Discuss any conclusions you may be able to draw from
these comparisons.
- E. Models #2.5 to 2.7 are constructed after first
subtracting the subject mean for each subject from the
observations. Compare the MSE of Model 2.3 and Model 2.6.
Which model has smaller MSE? Which model better fits the
data? Discuss your conclusions.
3. We consider another type of model for the dietary data
here. Since the dietary protocol was administered over time,
we might expect continual change in weight among subjects
under different protocols. Different subjects may have
different patterns over time. A simple model to represent
these patterns is a linear regression model, where the
intercept and slope are allowed to vary between subjects. We
fit such a model in fe98p6.sas.
- A. Run the program to fit a model with random effects
for the intercepts and slopes. For the first subject,
write out the model in terms of the mixed model matrix
notation, and express each matrix in detail.

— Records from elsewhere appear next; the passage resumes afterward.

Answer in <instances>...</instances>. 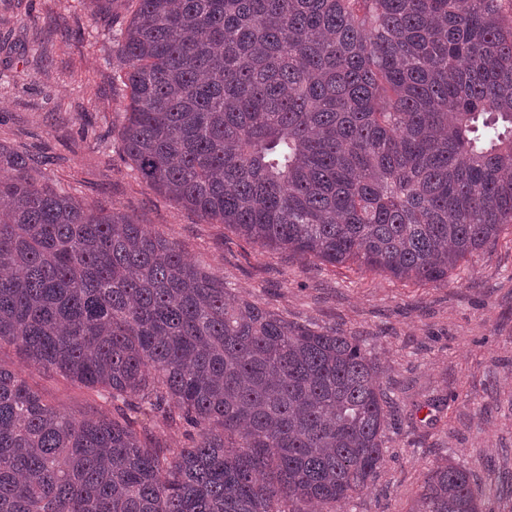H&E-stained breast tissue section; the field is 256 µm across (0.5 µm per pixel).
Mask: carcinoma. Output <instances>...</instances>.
<instances>
[{
    "instance_id": "carcinoma-1",
    "label": "carcinoma",
    "mask_w": 512,
    "mask_h": 512,
    "mask_svg": "<svg viewBox=\"0 0 512 512\" xmlns=\"http://www.w3.org/2000/svg\"><path fill=\"white\" fill-rule=\"evenodd\" d=\"M123 152L262 247L448 280L512 224V0H136ZM0 144V512H309L367 491L391 416L352 336L230 296ZM184 427L173 448L139 424ZM410 512H483L440 463ZM0 359L13 365L32 385L76 413L85 412L89 406L94 405L85 390L71 385L52 373L34 369L23 362L16 354L15 349L8 344H2Z\"/></svg>"
}]
</instances>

- B. Compare different models with linear effects for
time. Use likelihood ratio tests to examine differences
between models with different variance structures. In
particular, compare a complete independence model with
the random intercept model, with the random intercept and
slope model, with the random intercept and slope model
allowing correlation of the intercept and slopes. Which
of these models appears to represent the data best?
- C. Obtain a plot of the predicted values from a
random intercept and slope model (using fe98p6.sas), and
write the regression equation predicted for subject
ID=9704.
- D. Run the program fe98p7.sas.
Develop a simple set of matrix equations that parallel
the results in the program, clearly defining each matrix
and vector. Present the results of these calculations for
ID=9704 for ordinary least squares and BLUP estimates of
intercepts and slopes.
4. Using the full data set, develop a model that you
consider to be best for representing the results of the
study, and comparing the three interventions. Describe the
model adequately, list the PROC Mixed code, and discuss why
you selected the model.
|